▸ Work instruction:
An exact copy of each record is required.

▸ Records for processing:
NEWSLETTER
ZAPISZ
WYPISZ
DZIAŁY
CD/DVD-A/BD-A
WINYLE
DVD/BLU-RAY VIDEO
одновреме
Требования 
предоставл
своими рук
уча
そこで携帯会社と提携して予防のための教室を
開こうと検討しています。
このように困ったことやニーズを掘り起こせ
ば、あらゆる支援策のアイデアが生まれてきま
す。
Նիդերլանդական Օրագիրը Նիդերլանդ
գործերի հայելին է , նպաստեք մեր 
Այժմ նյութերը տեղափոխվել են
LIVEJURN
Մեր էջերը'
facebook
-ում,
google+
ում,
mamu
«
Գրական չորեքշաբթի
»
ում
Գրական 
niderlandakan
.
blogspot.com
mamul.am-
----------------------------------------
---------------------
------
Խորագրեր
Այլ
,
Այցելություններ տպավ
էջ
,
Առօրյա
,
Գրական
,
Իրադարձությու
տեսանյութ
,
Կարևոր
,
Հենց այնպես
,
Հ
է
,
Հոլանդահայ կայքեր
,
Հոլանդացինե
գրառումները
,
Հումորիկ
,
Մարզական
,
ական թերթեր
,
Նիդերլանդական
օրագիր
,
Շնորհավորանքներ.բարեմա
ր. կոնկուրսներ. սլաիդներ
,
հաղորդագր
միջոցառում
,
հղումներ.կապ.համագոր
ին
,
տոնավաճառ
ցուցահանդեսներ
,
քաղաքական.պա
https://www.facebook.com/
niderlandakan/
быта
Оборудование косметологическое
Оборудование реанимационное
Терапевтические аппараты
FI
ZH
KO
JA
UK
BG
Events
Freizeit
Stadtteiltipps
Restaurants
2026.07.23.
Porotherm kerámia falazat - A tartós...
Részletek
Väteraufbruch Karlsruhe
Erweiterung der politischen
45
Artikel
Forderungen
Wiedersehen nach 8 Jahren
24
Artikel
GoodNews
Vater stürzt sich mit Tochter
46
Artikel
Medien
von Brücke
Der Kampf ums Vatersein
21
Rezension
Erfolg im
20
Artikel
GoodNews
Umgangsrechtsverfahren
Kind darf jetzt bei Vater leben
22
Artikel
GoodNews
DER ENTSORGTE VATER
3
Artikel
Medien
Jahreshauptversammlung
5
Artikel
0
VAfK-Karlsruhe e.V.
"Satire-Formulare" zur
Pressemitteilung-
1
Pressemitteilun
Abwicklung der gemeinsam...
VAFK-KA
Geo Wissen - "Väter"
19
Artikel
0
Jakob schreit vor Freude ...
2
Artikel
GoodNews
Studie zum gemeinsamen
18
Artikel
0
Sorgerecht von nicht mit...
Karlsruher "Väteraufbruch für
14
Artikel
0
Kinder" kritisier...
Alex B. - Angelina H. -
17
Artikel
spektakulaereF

▸ Expected answer:
NEWSLETTER
ZAPISZ
WYPISZ
DZIAŁY
CD/DVD-A/BD-A
WINYLE
DVD/BLU-RAY VIDEO
одновреме
Требования 
предоставл
своими рук
уча
そこで携帯会社と提携して予防のための教室を
開こうと検討しています。
このように困ったことやニーズを掘り起こせ
ば、あらゆる支援策のアイデアが生まれてきま
す。
Նիդերլանդական Օրագիրը Նիդերլանդ
գործերի հայելին է , նպաստեք մեր 
Այժմ նյութերը տեղափոխվել են
LIVEJURN
Մեր էջերը'
facebook
-ում,
google+
ում,
mamu
«
Գրական չորեքշաբթի
»
ում
Գրական 
niderlandakan
.
blogspot.com
mamul.am-
----------------------------------------
---------------------
------
Խորագրեր
Այլ
,
Այցելություններ տպավ
էջ
,
Առօրյա
,
Գրական
,
Իրադարձությու
տեսանյութ
,
Կարևոր
,
Հենց այնպես
,
Հ
է
,
Հոլանդահայ կայքեր
,
Հոլանդացինե
գրառումները
,
Հումորիկ
,
Մարզական
,
ական թերթեր
,
Նիդերլանդական
օրագիր
,
Շնորհավորանքներ.բարեմա
ր. կոնկուրսներ. սլաիդներ
,
հաղորդագր
միջոցառում
,
հղումներ.կապ.համագոր
ին
,
տոնավաճառ
ցուցահանդեսներ
,
քաղաքական.պա
https://www.facebook.com/
niderlandakan/
быта
Оборудование косметологическое
Оборудование реанимационное
Терапевтические аппараты
FI
ZH
KO
JA
UK
BG
Events
Freizeit
Stadtteiltipps
Restaurants
2026.07.23.
Porotherm kerámia falazat - A tartós...
Részletek
Väteraufbruch Karlsruhe
Erweiterung der politischen
45
Artikel
Forderungen
Wiedersehen nach 8 Jahren
24
Artikel
GoodNews
Vater stürzt sich mit Tochter
46
Artikel
Medien
von Brücke
Der Kampf ums Vatersein
21
Rezension
Erfolg im
20
Artikel
GoodNews
Umgangsrechtsverfahren
Kind darf jetzt bei Vater leben
22
Artikel
GoodNews
DER ENTSORGTE VATER
3
Artikel
Medien
Jahreshauptversammlung
5
Artikel
0
VAfK-Karlsruhe e.V.
"Satire-Formulare" zur
Pressemitteilung-
1
Pressemitteilun
Abwicklung der gemeinsam...
VAFK-KA
Geo Wissen - "Väter"
19
Artikel
0
Jakob schreit vor Freude ...
2
Artikel
GoodNews
Studie zum gemeinsamen
18
Artikel
0
Sorgerecht von nicht mit...
Karlsruher "Väteraufbruch für
14
Artikel
0
Kinder" kritisier...
Alex B. - Angelina H. -
17
Artikel
spektakulaereF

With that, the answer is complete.